- _PROBLEM_:
Copy down every line of the data that follows exactly. Omit the pictures.

Pictures paired with source code:
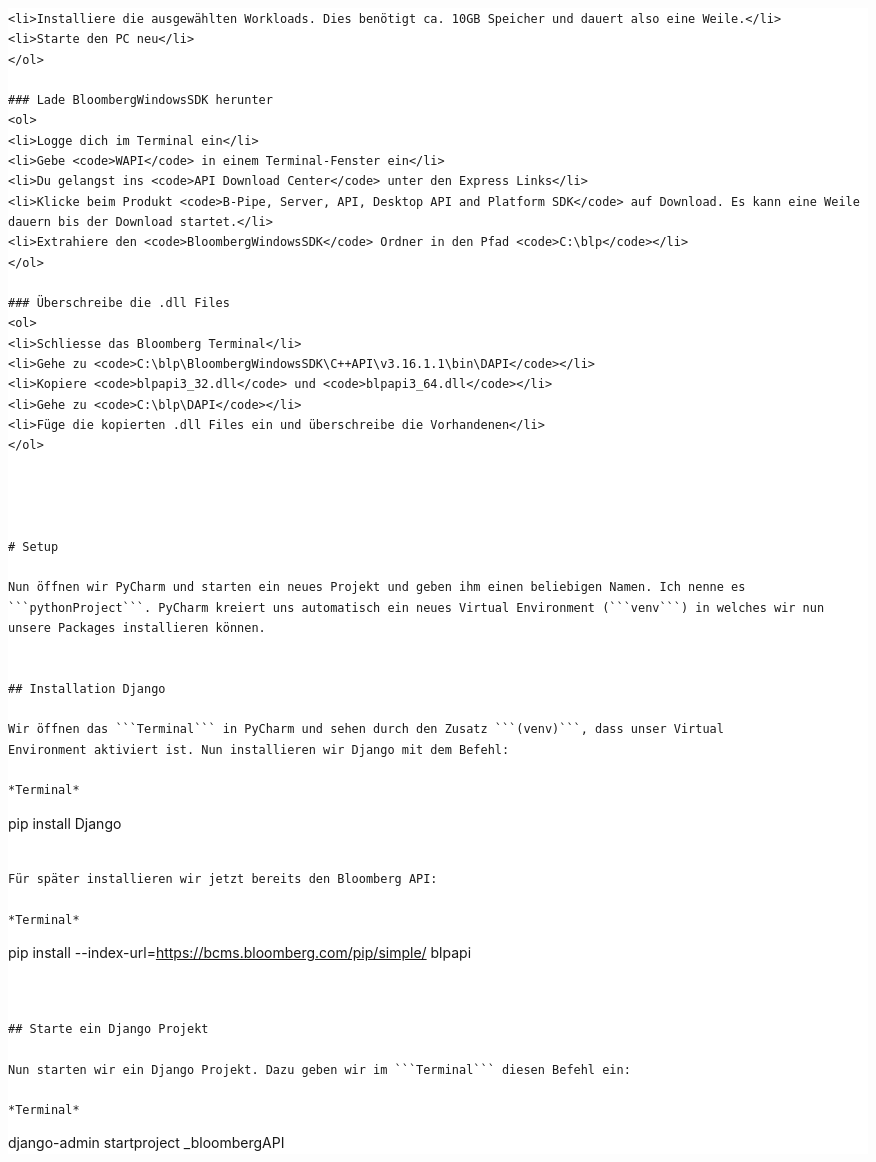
 ```
<li>Installiere die ausgewählten Workloads. Dies benötigt ca. 10GB Speicher und dauert also eine Weile.</li>
<li>Starte den PC neu</li>
</ol>

### Lade BloombergWindowsSDK herunter
<ol>
<li>Logge dich im Terminal ein</li>
<li>Gebe <code>WAPI</code> in einem Terminal-Fenster ein</li>
<li>Du gelangst ins <code>API Download Center</code> unter den Express Links</li>
<li>Klicke beim Produkt <code>B-Pipe, Server, API, Desktop API and Platform SDK</code> auf Download. Es kann eine Weile
dauern bis der Download startet.</li>
<li>Extrahiere den <code>BloombergWindowsSDK</code> Ordner in den Pfad <code>C:\blp</code></li>
</ol>

### Überschreibe die .dll Files
<ol>
<li>Schliesse das Bloomberg Terminal</li>
<li>Gehe zu <code>C:\blp\BloombergWindowsSDK\C++API\v3.16.1.1\bin\DAPI</code></li>
<li>Kopiere <code>blpapi3_32.dll</code> und <code>blpapi3_64.dll</code></li>
<li>Gehe zu <code>C:\blp\DAPI</code></li>
<li>Füge die kopierten .dll Files ein und überschreibe die Vorhandenen</li>
</ol>




# Setup

Nun öffnen wir PyCharm und starten ein neues Projekt und geben ihm einen beliebigen Namen. Ich nenne es 
```pythonProject```. PyCharm kreiert uns automatisch ein neues Virtual Environment (```venv```) in welches wir nun 
unsere Packages installieren können. 


## Installation Django

Wir öffnen das ```Terminal``` in PyCharm und sehen durch den Zusatz ```(venv)```, dass unser Virtual 
Environment aktiviert ist. Nun installieren wir Django mit dem Befehl:

*Terminal*
```
pip install Django
```

Für später installieren wir jetzt bereits den Bloomberg API:

*Terminal*
```
pip install --index-url=https://bcms.bloomberg.com/pip/simple/ blpapi
```


## Starte ein Django Projekt

Nun starten wir ein Django Projekt. Dazu geben wir im ```Terminal``` diesen Befehl ein:

*Terminal*
```
django-admin startproject _bloombergAPI
```

```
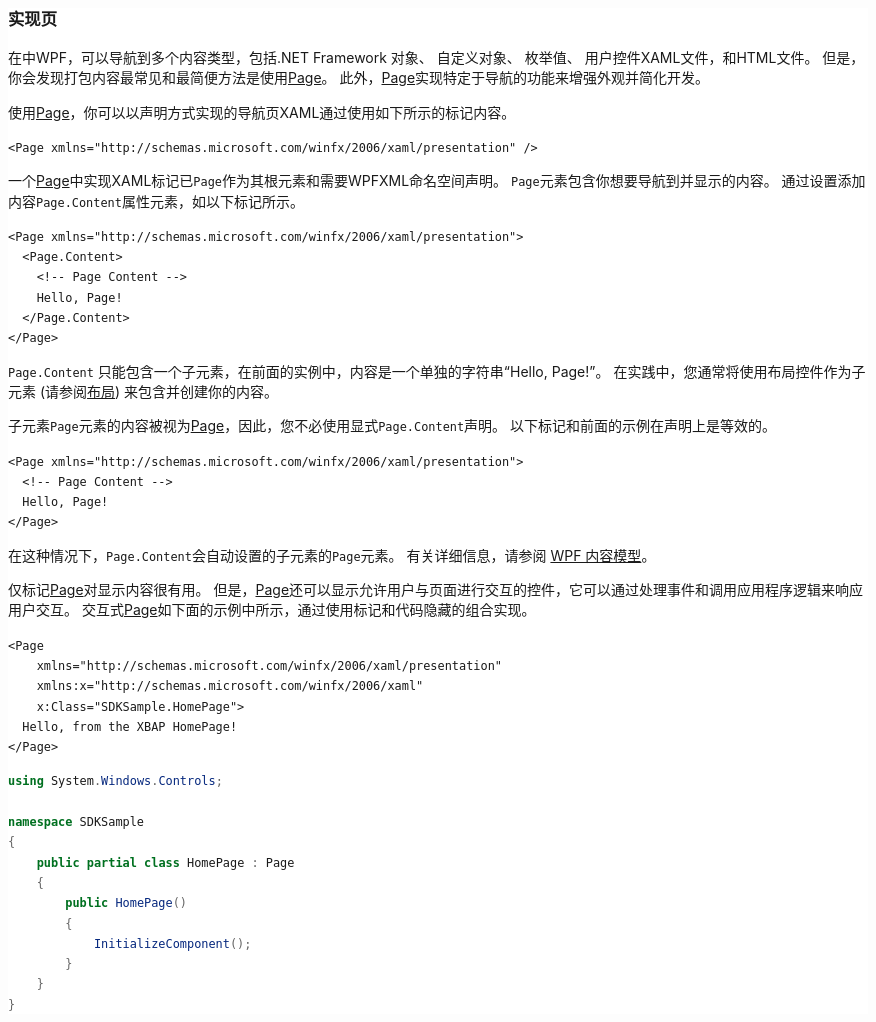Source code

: ### 实现页

在中WPF，可以导航到多个内容类型，包括.NET Framework 对象、 自定义对象、 枚举值、 用户控件XAML文件，和HTML文件。 但是，你会发现打包内容最常见和最简便方法是使用[Page](https://docs.microsoft.com/zh-cn/dotnet/api/system.windows.controls.page)。 此外，[Page](https://docs.microsoft.com/zh-cn/dotnet/api/system.windows.controls.page)实现特定于导航的功能来增强外观并简化开发。

使用[Page](https://docs.microsoft.com/zh-cn/dotnet/api/system.windows.controls.page)，你可以以声明方式实现的导航页XAML通过使用如下所示的标记内容。

```xaml
<Page xmlns="http://schemas.microsoft.com/winfx/2006/xaml/presentation" />
```

一个[Page](https://docs.microsoft.com/zh-cn/dotnet/api/system.windows.controls.page)中实现XAML标记已`Page`作为其根元素和需要WPFXML命名空间声明。 `Page`元素包含你想要导航到并显示的内容。 通过设置添加内容`Page.Content`属性元素，如以下标记所示。

```xaml
<Page xmlns="http://schemas.microsoft.com/winfx/2006/xaml/presentation">
  <Page.Content>
    <!-- Page Content -->
    Hello, Page!
  </Page.Content>
</Page>
```

`Page.Content` 只能包含一个子元素，在前面的实例中，内容是一个单独的字符串“Hello, Page!”。 在实践中，您通常将使用布局控件作为子元素 (请参阅[布局](https://docs.microsoft.com/zh-cn/dotnet/framework/wpf/advanced/layout)) 来包含并创建你的内容。

子元素`Page`元素的内容被视为[Page](https://docs.microsoft.com/zh-cn/dotnet/api/system.windows.controls.page)，因此，您不必使用显式`Page.Content`声明。 以下标记和前面的示例在声明上是等效的。

```xaml
<Page xmlns="http://schemas.microsoft.com/winfx/2006/xaml/presentation">
  <!-- Page Content -->
  Hello, Page!
</Page>
```

在这种情况下，`Page.Content`会自动设置的子元素的`Page`元素。 有关详细信息，请参阅 [WPF 内容模型](https://docs.microsoft.com/zh-cn/dotnet/framework/wpf/controls/wpf-content-model)。

仅标记[Page](https://docs.microsoft.com/zh-cn/dotnet/api/system.windows.controls.page)对显示内容很有用。 但是，[Page](https://docs.microsoft.com/zh-cn/dotnet/api/system.windows.controls.page)还可以显示允许用户与页面进行交互的控件，它可以通过处理事件和调用应用程序逻辑来响应用户交互。 交互式[Page](https://docs.microsoft.com/zh-cn/dotnet/api/system.windows.controls.page)如下面的示例中所示，通过使用标记和代码隐藏的组合实现。

```xaml
<Page
    xmlns="http://schemas.microsoft.com/winfx/2006/xaml/presentation"
    xmlns:x="http://schemas.microsoft.com/winfx/2006/xaml"
    x:Class="SDKSample.HomePage">
  Hello, from the XBAP HomePage!
</Page>
```

```csharp
using System.Windows.Controls;

namespace SDKSample
{
    public partial class HomePage : Page
    {
        public HomePage()
        {
            InitializeComponent();
        }
    }
}
```
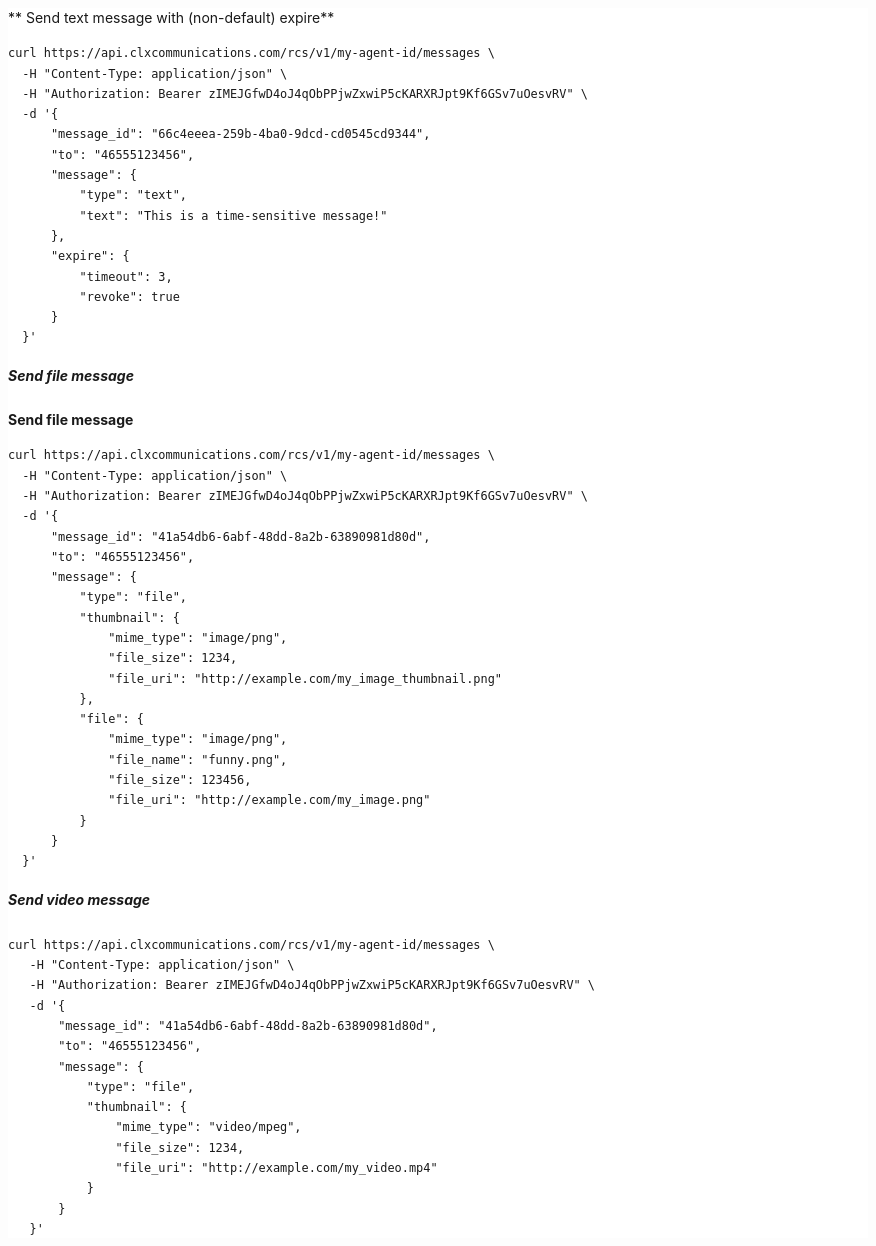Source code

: \*\* Send text message with (non-default) expire\*\*

```curl
curl https://api.clxcommunications.com/rcs/v1/my-agent-id/messages \
  -H "Content-Type: application/json" \
  -H "Authorization: Bearer zIMEJGfwD4oJ4qObPPjwZxwiP5cKARXRJpt9Kf6GSv7uOesvRV" \
  -d '{
      "message_id": "66c4eeea-259b-4ba0-9dcd-cd0545cd9344",
      "to": "46555123456",
      "message": {
          "type": "text",
          "text": "This is a time-sensitive message!"
      },
      "expire": {
          "timeout": 3,
          "revoke": true
      }
  }'
```

##### Send file message

**Send file message**

```curl
curl https://api.clxcommunications.com/rcs/v1/my-agent-id/messages \
  -H "Content-Type: application/json" \
  -H "Authorization: Bearer zIMEJGfwD4oJ4qObPPjwZxwiP5cKARXRJpt9Kf6GSv7uOesvRV" \
  -d '{
      "message_id": "41a54db6-6abf-48dd-8a2b-63890981d80d",
      "to": "46555123456",
      "message": {
          "type": "file",
          "thumbnail": {
              "mime_type": "image/png",
              "file_size": 1234,
              "file_uri": "http://example.com/my_image_thumbnail.png"
          },
          "file": {
              "mime_type": "image/png",
              "file_name": "funny.png",
              "file_size": 123456,
              "file_uri": "http://example.com/my_image.png"
          }
      }
  }'
```

##### Send video message

```curl
curl https://api.clxcommunications.com/rcs/v1/my-agent-id/messages \
   -H "Content-Type: application/json" \
   -H "Authorization: Bearer zIMEJGfwD4oJ4qObPPjwZxwiP5cKARXRJpt9Kf6GSv7uOesvRV" \
   -d '{
       "message_id": "41a54db6-6abf-48dd-8a2b-63890981d80d",
       "to": "46555123456",
       "message": {
           "type": "file",
           "thumbnail": {
               "mime_type": "video/mpeg",
               "file_size": 1234,
               "file_uri": "http://example.com/my_video.mp4"
           }
       }
   }'
```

- _SOLUTION_:
 ```
<li>Installiere die ausgewählten Workloads. Dies benötigt ca. 10GB Speicher und dauert also eine Weile.</li>
<li>Starte den PC neu</li>
</ol>

### Lade BloombergWindowsSDK herunter
<ol>
<li>Logge dich im Terminal ein</li>
<li>Gebe <code>WAPI</code> in einem Terminal-Fenster ein</li>
<li>Du gelangst ins <code>API Download Center</code> unter den Express Links</li>
<li>Klicke beim Produkt <code>B-Pipe, Server, API, Desktop API and Platform SDK</code> auf Download. Es kann eine Weile
dauern bis der Download startet.</li>
<li>Extrahiere den <code>BloombergWindowsSDK</code> Ordner in den Pfad <code>C:\blp</code></li>
</ol>

### Überschreibe die .dll Files
<ol>
<li>Schliesse das Bloomberg Terminal</li>
<li>Gehe zu <code>C:\blp\BloombergWindowsSDK\C++API\v3.16.1.1\bin\DAPI</code></li>
<li>Kopiere <code>blpapi3_32.dll</code> und <code>blpapi3_64.dll</code></li>
<li>Gehe zu <code>C:\blp\DAPI</code></li>
<li>Füge die kopierten .dll Files ein und überschreibe die Vorhandenen</li>
</ol>




# Setup

Nun öffnen wir PyCharm und starten ein neues Projekt und geben ihm einen beliebigen Namen. Ich nenne es 
```pythonProject```. PyCharm kreiert uns automatisch ein neues Virtual Environment (```venv```) in welches wir nun 
unsere Packages installieren können. 


## Installation Django

Wir öffnen das ```Terminal``` in PyCharm und sehen durch den Zusatz ```(venv)```, dass unser Virtual 
Environment aktiviert ist. Nun installieren wir Django mit dem Befehl:

*Terminal*
```
pip install Django
```

Für später installieren wir jetzt bereits den Bloomberg API:

*Terminal*
```
pip install --index-url=https://bcms.bloomberg.com/pip/simple/ blpapi
```


## Starte ein Django Projekt

Nun starten wir ein Django Projekt. Dazu geben wir im ```Terminal``` diesen Befehl ein:

*Terminal*
```
django-admin startproject _bloombergAPI
```

```
Source code

: ### 实现页

在中WPF，可以导航到多个内容类型，包括.NET Framework 对象、 自定义对象、 枚举值、 用户控件XAML文件，和HTML文件。 但是，你会发现打包内容最常见和最简便方法是使用[Page](https://docs.microsoft.com/zh-cn/dotnet/api/system.windows.controls.page)。 此外，[Page](https://docs.microsoft.com/zh-cn/dotnet/api/system.windows.controls.page)实现特定于导航的功能来增强外观并简化开发。

使用[Page](https://docs.microsoft.com/zh-cn/dotnet/api/system.windows.controls.page)，你可以以声明方式实现的导航页XAML通过使用如下所示的标记内容。

```xaml
<Page xmlns="http://schemas.microsoft.com/winfx/2006/xaml/presentation" />
```

一个[Page](https://docs.microsoft.com/zh-cn/dotnet/api/system.windows.controls.page)中实现XAML标记已`Page`作为其根元素和需要WPFXML命名空间声明。 `Page`元素包含你想要导航到并显示的内容。 通过设置添加内容`Page.Content`属性元素，如以下标记所示。

```xaml
<Page xmlns="http://schemas.microsoft.com/winfx/2006/xaml/presentation">
  <Page.Content>
    <!-- Page Content -->
    Hello, Page!
  </Page.Content>
</Page>
```

`Page.Content` 只能包含一个子元素，在前面的实例中，内容是一个单独的字符串“Hello, Page!”。 在实践中，您通常将使用布局控件作为子元素 (请参阅[布局](https://docs.microsoft.com/zh-cn/dotnet/framework/wpf/advanced/layout)) 来包含并创建你的内容。

子元素`Page`元素的内容被视为[Page](https://docs.microsoft.com/zh-cn/dotnet/api/system.windows.controls.page)，因此，您不必使用显式`Page.Content`声明。 以下标记和前面的示例在声明上是等效的。

```xaml
<Page xmlns="http://schemas.microsoft.com/winfx/2006/xaml/presentation">
  <!-- Page Content -->
  Hello, Page!
</Page>
```

在这种情况下，`Page.Content`会自动设置的子元素的`Page`元素。 有关详细信息，请参阅 [WPF 内容模型](https://docs.microsoft.com/zh-cn/dotnet/framework/wpf/controls/wpf-content-model)。

仅标记[Page](https://docs.microsoft.com/zh-cn/dotnet/api/system.windows.controls.page)对显示内容很有用。 但是，[Page](https://docs.microsoft.com/zh-cn/dotnet/api/system.windows.controls.page)还可以显示允许用户与页面进行交互的控件，它可以通过处理事件和调用应用程序逻辑来响应用户交互。 交互式[Page](https://docs.microsoft.com/zh-cn/dotnet/api/system.windows.controls.page)如下面的示例中所示，通过使用标记和代码隐藏的组合实现。

```xaml
<Page
    xmlns="http://schemas.microsoft.com/winfx/2006/xaml/presentation"
    xmlns:x="http://schemas.microsoft.com/winfx/2006/xaml"
    x:Class="SDKSample.HomePage">
  Hello, from the XBAP HomePage!
</Page>
```

```csharp
using System.Windows.Controls;

namespace SDKSample
{
    public partial class HomePage : Page
    {
        public HomePage()
        {
            InitializeComponent();
        }
    }
}
```
Source code

: \*\* Send text message with (non-default) expire\*\*

```curl
curl https://api.clxcommunications.com/rcs/v1/my-agent-id/messages \
  -H "Content-Type: application/json" \
  -H "Authorization: Bearer zIMEJGfwD4oJ4qObPPjwZxwiP5cKARXRJpt9Kf6GSv7uOesvRV" \
  -d '{
      "message_id": "66c4eeea-259b-4ba0-9dcd-cd0545cd9344",
      "to": "46555123456",
      "message": {
          "type": "text",
          "text": "This is a time-sensitive message!"
      },
      "expire": {
          "timeout": 3,
          "revoke": true
      }
  }'
```

##### Send file message

**Send file message**

```curl
curl https://api.clxcommunications.com/rcs/v1/my-agent-id/messages \
  -H "Content-Type: application/json" \
  -H "Authorization: Bearer zIMEJGfwD4oJ4qObPPjwZxwiP5cKARXRJpt9Kf6GSv7uOesvRV" \
  -d '{
      "message_id": "41a54db6-6abf-48dd-8a2b-63890981d80d",
      "to": "46555123456",
      "message": {
          "type": "file",
          "thumbnail": {
              "mime_type": "image/png",
              "file_size": 1234,
              "file_uri": "http://example.com/my_image_thumbnail.png"
          },
          "file": {
              "mime_type": "image/png",
              "file_name": "funny.png",
              "file_size": 123456,
              "file_uri": "http://example.com/my_image.png"
          }
      }
  }'
```

##### Send video message

```curl
curl https://api.clxcommunications.com/rcs/v1/my-agent-id/messages \
   -H "Content-Type: application/json" \
   -H "Authorization: Bearer zIMEJGfwD4oJ4qObPPjwZxwiP5cKARXRJpt9Kf6GSv7uOesvRV" \
   -d '{
       "message_id": "41a54db6-6abf-48dd-8a2b-63890981d80d",
       "to": "46555123456",
       "message": {
           "type": "file",
           "thumbnail": {
               "mime_type": "video/mpeg",
               "file_size": 1234,
               "file_uri": "http://example.com/my_video.mp4"
           }
       }
   }'
```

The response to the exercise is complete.